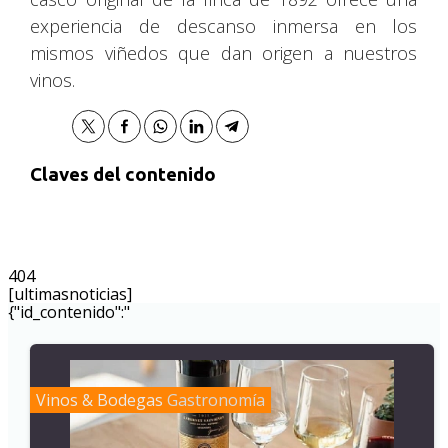
experiencia de descanso inmersa en los
mismos viñedos que dan origen a nuestros
vinos.
Claves del contenido
404
[ultimasnoticias]
{"id_contenido":"
Vinos & Bodegas
Gastronomía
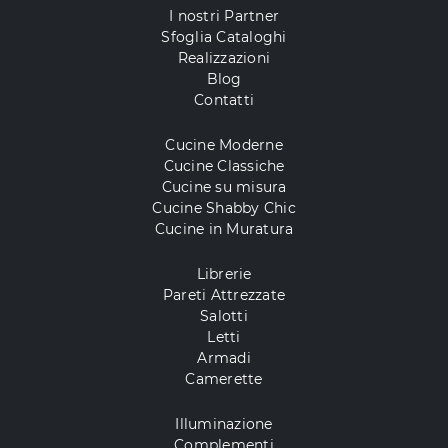
I nostri Partner
Sfoglia Cataloghi
Realizzazioni
Blog
Contatti
Cucine Moderne
Cucine Classiche
Cucine su misura
Cucine Shabby Chic
Cucine in Muratura
Librerie
Pareti Attrezzate
Salotti
Letti
Armadi
Camerette
Illuminazione
Complementi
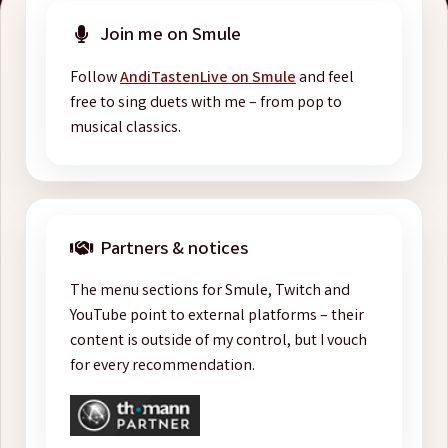
Join me on Smule
Follow
AndiTastenLive on Smule
and feel
free to sing duets with me – from pop to
musical classics.
Partners & notices
The menu sections for Smule, Twitch and
YouTube point to external platforms – their
content is outside of my control, but I vouch
for every recommendation.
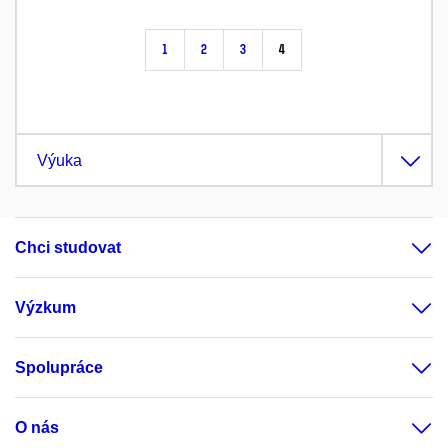
1
2
3
4
Výuka
Chci studovat
Výzkum
Spolupráce
O nás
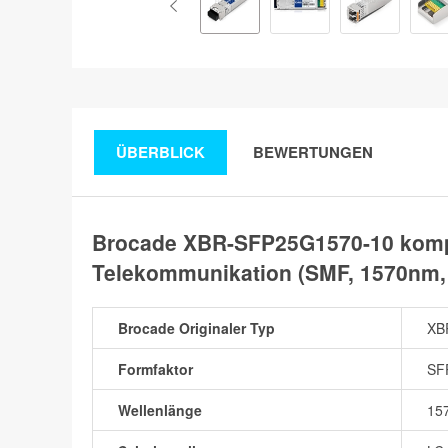
ÜBERBLICK
BEWERTUNGEN
Brocade XBR-SFP25G1570-10 komp
Telekommunikation (SMF, 1570nm,
Brocade Originaler Typ
XB
Formfaktor
SF
Wellenlänge
15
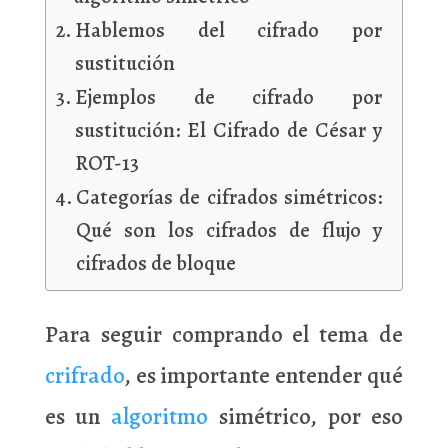
Hablemos del cifrado por
sustitución
Ejemplos de cifrado por
sustitución: El Cifrado de César y
ROT-13
Categorías de cifrados simétricos:
Qué son los cifrados de flujo y
cifrados de bloque
Para seguir comprando el tema de
crifrado
, es importante entender qué
es un
algoritmo
simétrico, por eso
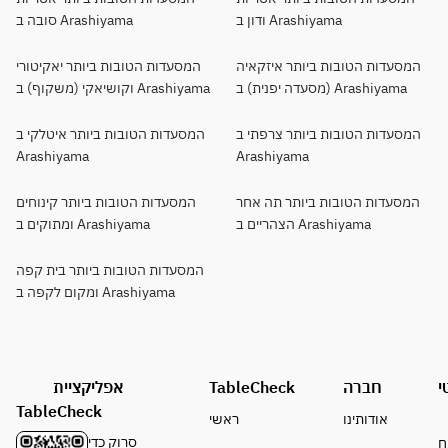
ודון ב Arashiyama
סובה ב Arashiyama
המסעדות הטובות ביותר איזקאיה
המסעדות הטובות ביותר יאקיטורי
(מסעדה יפנית) ב Arashiyama
וקושיאקי (משקוף) ב Arashiyama
המסעדות הטובות ביותר צרפתי ב
המסעדות הטובות ביותר איטלקי ב
Arashiyama
Arashiyama
המסעדות הטובות ביותר תה אחר
המסעדות הטובות ביותר קינוחים
הצהריים ב Arashiyama
ומתוקים ב Arashiyama
המסעדות הטובות ביותר בית קפה
ומקום לקפה ב Arashiyama
י
חברה
TableCheck
אפליקציית
TableCheck
אודותינו
ראשי
סרוק כדי
ח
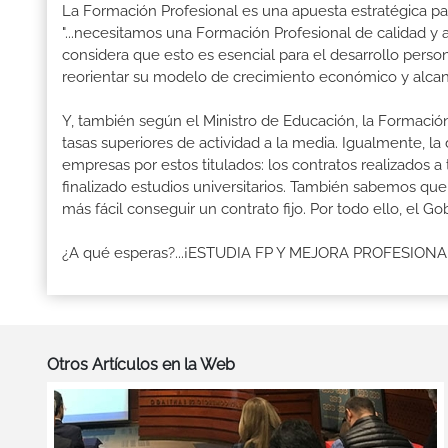
La Formación Profesional es una apuesta estratégica par
"...necesitamos una Formación Profesional de calidad y
considera que esto es esencial para el desarrollo perso
reorientar su modelo de crecimiento económico y alcanza
Y, también según el Ministro de Educación, la Formación
tasas superiores de actividad a la media. Igualmente, l
empresas por estos titulados: los contratos realizados a
finalizado estudios universitarios. También sabemos qu
más fácil conseguir un contrato fijo. Por todo ello, el 
¿A qué esperas?...¡ESTUDIA FP Y MEJORA PROFESION
Otros Artículos en la Web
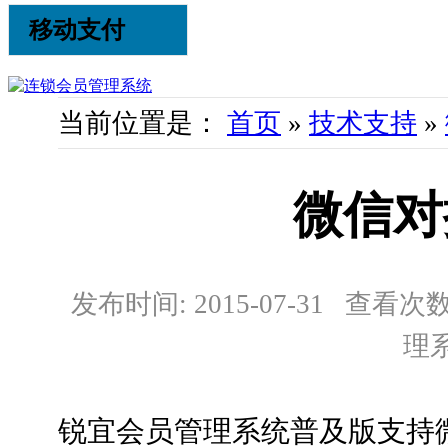
移动支付
当前位置是：
首页
»
技术支持
»
微信对
发布时间: 2015-07-31 查看次数:
理
锐宜会员管理系统普及版支持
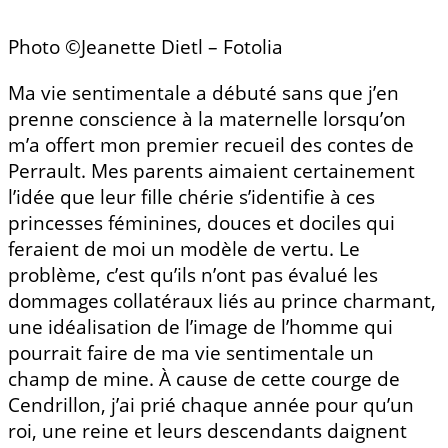
Photo ©Jeanette Dietl – Fotolia
Ma vie sentimentale a débuté sans que j’en
prenne conscience à la maternelle lorsqu’on
m’a offert mon premier recueil des contes de
Perrault. Mes parents aimaient certainement
l’idée que leur fille chérie s’identifie à ces
princesses féminines, douces et dociles qui
feraient de moi un modèle de vertu. Le
problème, c’est qu’ils n’ont pas évalué les
dommages collatéraux liés au prince charmant,
une idéalisation de l’image de l’homme qui
pourrait faire de ma vie sentimentale un
champ de mine. À cause de cette courge de
Cendrillon, j’ai prié chaque année pour qu’un
roi, une reine et leurs descendants daignent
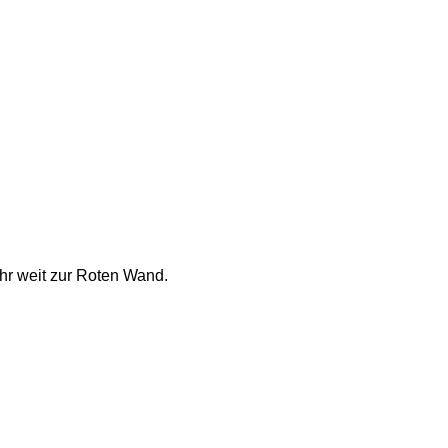
hr weit zur Roten Wand.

☆ ☆ ☆ ☆ ☆ ☆ ☆

Should a record include a picture, omit it from your copy and return the rest unchanged.

◆ TASK SOLUTION ◆
experiencia de descanso inmersa en los
mismos viñedos que dan origen a nuestros
vinos.
Claves del contenido
404
[ultimasnoticias]
{"id_contenido":"
Vinos & Bodegas
Gastronomía
I nostri Partner
Sfoglia Cataloghi
Realizzazioni
Blog
Contatti
Cucine Moderne
Cucine Classiche
Cucine su misura
Cucine Shabby Chic
Cucine in Muratura
Librerie
Pareti Attrezzate
Salotti
Letti
Armadi
Camerette
Illuminazione
Complementi
Join me on Smule
Follow
AndiTastenLive on Smule
and feel
free to sing duets with me – from pop to
musical classics.
Partners & notices
The menu sections for Smule, Twitch and
YouTube point to external platforms – their
content is outside of my control, but I vouch
for every recommendation.
1
2
3
4
Výuka
Chci studovat
Výzkum
Spolupráce
O nás
ÜBERBLICK
BEWERTUNGEN
Brocade XBR-SFP25G1570-10 komp
Telekommunikation (SMF, 1570nm,
Brocade Originaler Typ
XB
Formfaktor
SF
Wellenlänge
15
Hablemos del cifrado por
sustitución
Ejemplos de cifrado por
sustitución: El Cifrado de César y
ROT-13
Categorías de cifrados simétricos:
Qué son los cifrados de flujo y
cifrados de bloque
Para seguir comprando el tema de
crifrado
, es importante entender qué
es un
algoritmo
simétrico, por eso
ודון ב Arashiyama
סובה ב Arashiyama
המסעדות הטובות ביותר איזקאיה
המסעדות הטובות ביותר יאקיטורי
(מסעדה יפנית) ב Arashiyama
וקושיאקי (משקוף) ב Arashiyama
המסעדות הטובות ביותר צרפתי ב
המסעדות הטובות ביותר איטלקי ב
Arashiyama
Arashiyama
המסעדות הטובות ביותר תה אחר
המסעדות הטובות ביותר קינוחים
הצהריים ב Arashiyama
ומתוקים ב Arashiyama
המסעדות הטובות ביותר בית קפה
ומקום לקפה ב Arashiyama
י
חברה
TableCheck
אפליקציית
TableCheck
אודותינו
ראשי
סרוק כדי
ח
La Formación Profesional es una apuesta estratégica par
"...necesitamos una Formación Profesional de calidad y
considera que esto es esencial para el desarrollo perso
reorientar su modelo de crecimiento económico y alcanza
Y, también según el Ministro de Educación, la Formación
tasas superiores de actividad a la media. Igualmente, l
empresas por estos titulados: los contratos realizados a
finalizado estudios universitarios. También sabemos qu
más fácil conseguir un contrato fijo. Por todo ello, el 
¿A qué esperas?...¡ESTUDIA FP Y MEJORA PROFESION
Otros Artículos en la Web
移动支付
当前位置是：
首页
»
技术支持
»
微信对
发布时间: 2015-07-31 查看次数:
理
锐宜会员管理系统普及版支持
Photo ©Jeanette Dietl – Fotolia
Ma vie sentimentale a débuté sans que j’en
prenne conscience à la maternelle lorsqu’on
m’a offert mon premier recueil des contes de
Perrault. Mes parents aimaient certainement
l’idée que leur fille chérie s’identifie à ces
princesses féminines, douces et dociles qui
feraient de moi un modèle de vertu. Le
problème, c’est qu’ils n’ont pas évalué les
dommages collatéraux liés au prince charmant,
une idéalisation de l’image de l’homme qui
pourrait faire de ma vie sentimentale un
champ de mine. À cause de cette courge de
Cendrillon, j’ai prié chaque année pour qu’un
roi, une reine et leurs descendants daignent
hr weit zur Roten Wand.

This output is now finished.